■ **Required action**: Return the lines of every record below verbatim, keeping them in their original order.

■ **Source data**:
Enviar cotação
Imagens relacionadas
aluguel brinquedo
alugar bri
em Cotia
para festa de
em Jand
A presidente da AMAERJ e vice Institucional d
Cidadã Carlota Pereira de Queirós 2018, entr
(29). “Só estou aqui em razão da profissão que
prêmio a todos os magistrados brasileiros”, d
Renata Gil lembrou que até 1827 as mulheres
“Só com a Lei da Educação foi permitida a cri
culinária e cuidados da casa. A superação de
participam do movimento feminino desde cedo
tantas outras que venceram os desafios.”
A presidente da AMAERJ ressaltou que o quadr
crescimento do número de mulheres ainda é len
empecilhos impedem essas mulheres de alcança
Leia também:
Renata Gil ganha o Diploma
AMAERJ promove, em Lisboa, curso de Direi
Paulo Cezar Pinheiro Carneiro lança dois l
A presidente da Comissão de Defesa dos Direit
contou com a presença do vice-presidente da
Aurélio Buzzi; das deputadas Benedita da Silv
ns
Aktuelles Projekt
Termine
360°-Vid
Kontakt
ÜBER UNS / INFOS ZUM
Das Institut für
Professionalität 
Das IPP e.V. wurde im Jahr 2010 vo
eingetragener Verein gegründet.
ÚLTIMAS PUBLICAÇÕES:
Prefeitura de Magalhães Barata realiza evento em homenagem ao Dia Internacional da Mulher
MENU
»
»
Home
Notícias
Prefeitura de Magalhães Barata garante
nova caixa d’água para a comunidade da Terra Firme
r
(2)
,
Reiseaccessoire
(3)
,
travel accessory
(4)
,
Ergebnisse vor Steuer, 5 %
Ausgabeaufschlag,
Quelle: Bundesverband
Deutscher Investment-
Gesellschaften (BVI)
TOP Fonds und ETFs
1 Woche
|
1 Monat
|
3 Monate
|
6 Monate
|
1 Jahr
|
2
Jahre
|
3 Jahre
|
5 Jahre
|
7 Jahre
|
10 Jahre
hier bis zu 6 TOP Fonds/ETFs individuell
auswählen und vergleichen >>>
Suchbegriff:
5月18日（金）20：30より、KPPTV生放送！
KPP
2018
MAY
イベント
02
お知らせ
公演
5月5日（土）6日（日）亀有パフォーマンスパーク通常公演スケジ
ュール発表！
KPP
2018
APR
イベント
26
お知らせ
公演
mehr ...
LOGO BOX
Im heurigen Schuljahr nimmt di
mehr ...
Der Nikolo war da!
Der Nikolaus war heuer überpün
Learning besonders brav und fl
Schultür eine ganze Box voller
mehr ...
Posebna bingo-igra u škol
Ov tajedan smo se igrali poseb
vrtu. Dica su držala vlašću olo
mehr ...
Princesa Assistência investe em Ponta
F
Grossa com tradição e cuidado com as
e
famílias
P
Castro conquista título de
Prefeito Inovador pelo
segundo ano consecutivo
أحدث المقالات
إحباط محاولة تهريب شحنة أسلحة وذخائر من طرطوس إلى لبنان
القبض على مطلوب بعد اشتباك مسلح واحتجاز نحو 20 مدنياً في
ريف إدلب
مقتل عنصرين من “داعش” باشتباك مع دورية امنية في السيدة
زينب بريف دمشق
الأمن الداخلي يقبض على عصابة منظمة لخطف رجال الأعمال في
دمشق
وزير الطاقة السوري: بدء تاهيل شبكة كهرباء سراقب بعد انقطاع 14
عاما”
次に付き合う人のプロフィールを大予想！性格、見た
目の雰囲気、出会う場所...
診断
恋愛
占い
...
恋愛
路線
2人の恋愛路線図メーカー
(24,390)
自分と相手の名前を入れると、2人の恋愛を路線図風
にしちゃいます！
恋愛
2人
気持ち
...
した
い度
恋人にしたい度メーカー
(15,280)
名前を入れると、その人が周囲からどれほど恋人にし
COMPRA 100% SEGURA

■ **Result**:
Enviar cotação
Imagens relacionadas
aluguel brinquedo
alugar bri
em Cotia
para festa de
em Jand
A presidente da AMAERJ e vice Institucional d
Cidadã Carlota Pereira de Queirós 2018, entr
(29). “Só estou aqui em razão da profissão que
prêmio a todos os magistrados brasileiros”, d
Renata Gil lembrou que até 1827 as mulheres
“Só com a Lei da Educação foi permitida a cri
culinária e cuidados da casa. A superação de
participam do movimento feminino desde cedo
tantas outras que venceram os desafios.”
A presidente da AMAERJ ressaltou que o quadr
crescimento do número de mulheres ainda é len
empecilhos impedem essas mulheres de alcança
Leia também:
Renata Gil ganha o Diploma
AMAERJ promove, em Lisboa, curso de Direi
Paulo Cezar Pinheiro Carneiro lança dois l
A presidente da Comissão de Defesa dos Direit
contou com a presença do vice-presidente da
Aurélio Buzzi; das deputadas Benedita da Silv
ns
Aktuelles Projekt
Termine
360°-Vid
Kontakt
ÜBER UNS / INFOS ZUM
Das Institut für
Professionalität 
Das IPP e.V. wurde im Jahr 2010 vo
eingetragener Verein gegründet.
ÚLTIMAS PUBLICAÇÕES:
Prefeitura de Magalhães Barata realiza evento em homenagem ao Dia Internacional da Mulher
MENU
»
»
Home
Notícias
Prefeitura de Magalhães Barata garante
nova caixa d’água para a comunidade da Terra Firme
r
(2)
,
Reiseaccessoire
(3)
,
travel accessory
(4)
,
Ergebnisse vor Steuer, 5 %
Ausgabeaufschlag,
Quelle: Bundesverband
Deutscher Investment-
Gesellschaften (BVI)
TOP Fonds und ETFs
1 Woche
|
1 Monat
|
3 Monate
|
6 Monate
|
1 Jahr
|
2
Jahre
|
3 Jahre
|
5 Jahre
|
7 Jahre
|
10 Jahre
hier bis zu 6 TOP Fonds/ETFs individuell
auswählen und vergleichen >>>
Suchbegriff:
5月18日（金）20：30より、KPPTV生放送！
KPP
2018
MAY
イベント
02
お知らせ
公演
5月5日（土）6日（日）亀有パフォーマンスパーク通常公演スケジ
ュール発表！
KPP
2018
APR
イベント
26
お知らせ
公演
mehr ...
LOGO BOX
Im heurigen Schuljahr nimmt di
mehr ...
Der Nikolo war da!
Der Nikolaus war heuer überpün
Learning besonders brav und fl
Schultür eine ganze Box voller
mehr ...
Posebna bingo-igra u škol
Ov tajedan smo se igrali poseb
vrtu. Dica su držala vlašću olo
mehr ...
Princesa Assistência investe em Ponta
F
Grossa com tradição e cuidado com as
e
famílias
P
Castro conquista título de
Prefeito Inovador pelo
segundo ano consecutivo
أحدث المقالات
إحباط محاولة تهريب شحنة أسلحة وذخائر من طرطوس إلى لبنان
القبض على مطلوب بعد اشتباك مسلح واحتجاز نحو 20 مدنياً في
ريف إدلب
مقتل عنصرين من “داعش” باشتباك مع دورية امنية في السيدة
زينب بريف دمشق
الأمن الداخلي يقبض على عصابة منظمة لخطف رجال الأعمال في
دمشق
وزير الطاقة السوري: بدء تاهيل شبكة كهرباء سراقب بعد انقطاع 14
عاما”
次に付き合う人のプロフィールを大予想！性格、見た
目の雰囲気、出会う場所...
診断
恋愛
占い
...
恋愛
路線
2人の恋愛路線図メーカー
(24,390)
自分と相手の名前を入れると、2人の恋愛を路線図風
にしちゃいます！
恋愛
2人
気持ち
...
した
い度
恋人にしたい度メーカー
(15,280)
名前を入れると、その人が周囲からどれほど恋人にし
COMPRA 100% SEGURA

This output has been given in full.